Now, environmentalists are headed back to court again. The Appalachian Center for the Economy and the Environment and the Trial Lawyers for Public Justice have recently filed motions in West Virginia asking the courts once more to declare the streamlined permitting process a violation of the Clean Water Act. They want the district court to look at the effect mountaintop removal has on the "whole environment" and not just on specific water quality issues.

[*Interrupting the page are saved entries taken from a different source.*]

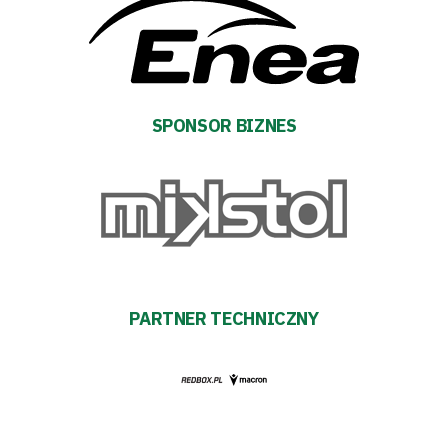
Warta
TV
Fundacja
SPONSOR BIZNES
Biznes
Sklep
Sponsorzy
Trybuny
PARTNER TECHNICZNY
Polityka
prywatności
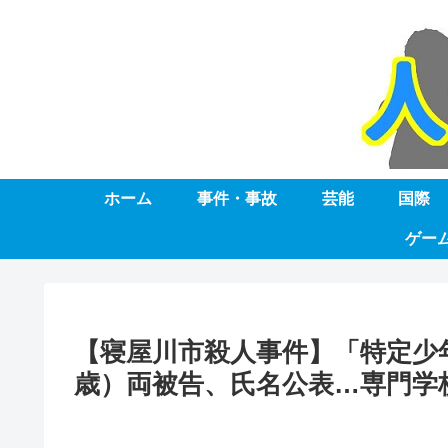
ホーム
事件・事故
芸能
国際
ゲー
【寝屋川市殺人事件】「特定少年
歳）両被告、氏名公表…専門学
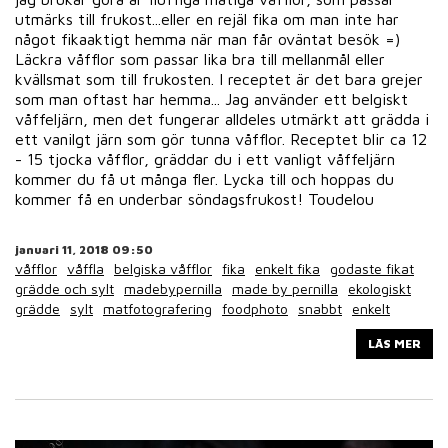
utmärks till frukost...eller en rejäl fika om man inte har
något fikaaktigt hemma när man får oväntat besök =)
Läckra våfflor som passar lika bra till mellanmål eller
kvällsmat som till frukosten. I receptet är det bara grejer
som man oftast har hemma... Jag använder ett belgiskt
våffeljärn, men det fungerar alldeles utmärkt att grädda i
ett vanilgt järn som gör tunna våfflor. Receptet blir ca 12
- 15 tjocka våfflor, gräddar du i ett vanligt våffeljärn
kommer du få ut många fler. Lycka till och hoppas du
kommer få en underbar söndagsfrukost! Toudelou
januari 11, 2018 09:50
våfflor
våffla
belgiska våfflor
fika
enkelt fika
godaste fikat
grädde och sylt
madebypernilla
made by pernilla
ekologiskt
grädde
sylt
matfotografering
foodphoto
snabbt
enkelt
LÄS MER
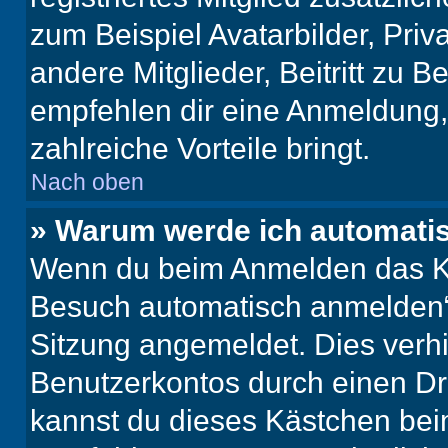
zum Beispiel Avatarbilder, Pri
andere Mitglieder, Beitritt zu 
empfehlen dir eine Anmeldung, d
zahlreiche Vorteile bringt.
Nach oben
» Warum werde ich automati
Wenn du beim Anmelden das Ko
Besuch automatisch anmelden“ n
Sitzung angemeldet. Dies verh
Benutzerkontos durch einen Dr
kannst du dieses Kästchen bei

Other groups, meantime, want the full 4th U.S. Circuit Court to hear the case, where they hope more judges would be sympathetic to their cause.

"The Appalachian regions, the oldest mountain chain in the world, are one of the nation's richest, most diverse, and most delicate ecosystems, an ecosystem that mountaintop coal mining authorized by the corps' general permit may irrevocably damage," wrote Judge Robert King of West Virginia in a dissenting view from the 3-member panel that heard the latest appeal on this issue.

The mining industry takes issue with the claims against it, saying that it is heavily regulated and is subject to numerous federal and state rules. Its advocates say that any limitation on production would have serious implications for the rest of the country.

If the supply of eastern coal production is curtailed because mountaintop mining is banned, supporters of strip mining say that it would mean that certain utilities would import coal with inferior heat content and at potentially higher costs. Or, it could put a greater burden on natural gas, which is much cleaner but far less plentiful. Under any condition, consumers would end up paying higher utility bills, they say.

Clearly, all federal and state laws with applications to the environment must be respected. And green groups and others are within their rights to challenge coal operators to be the best they can be. But, coal does supply more than half of the nation's generation mix and it is not going to disappear.

A middle ground is possible. While it won't satisfy many of the opponents of mountaintop removal, a concentration on improved reclamation techniques is the most practical solution to an issue that is deeply divisive. Beyond making the site available for economic development, the land and surrounding areas must be aesthetically pleasing. The results of those efforts will be felt not just in Appalachia but throughout the nation.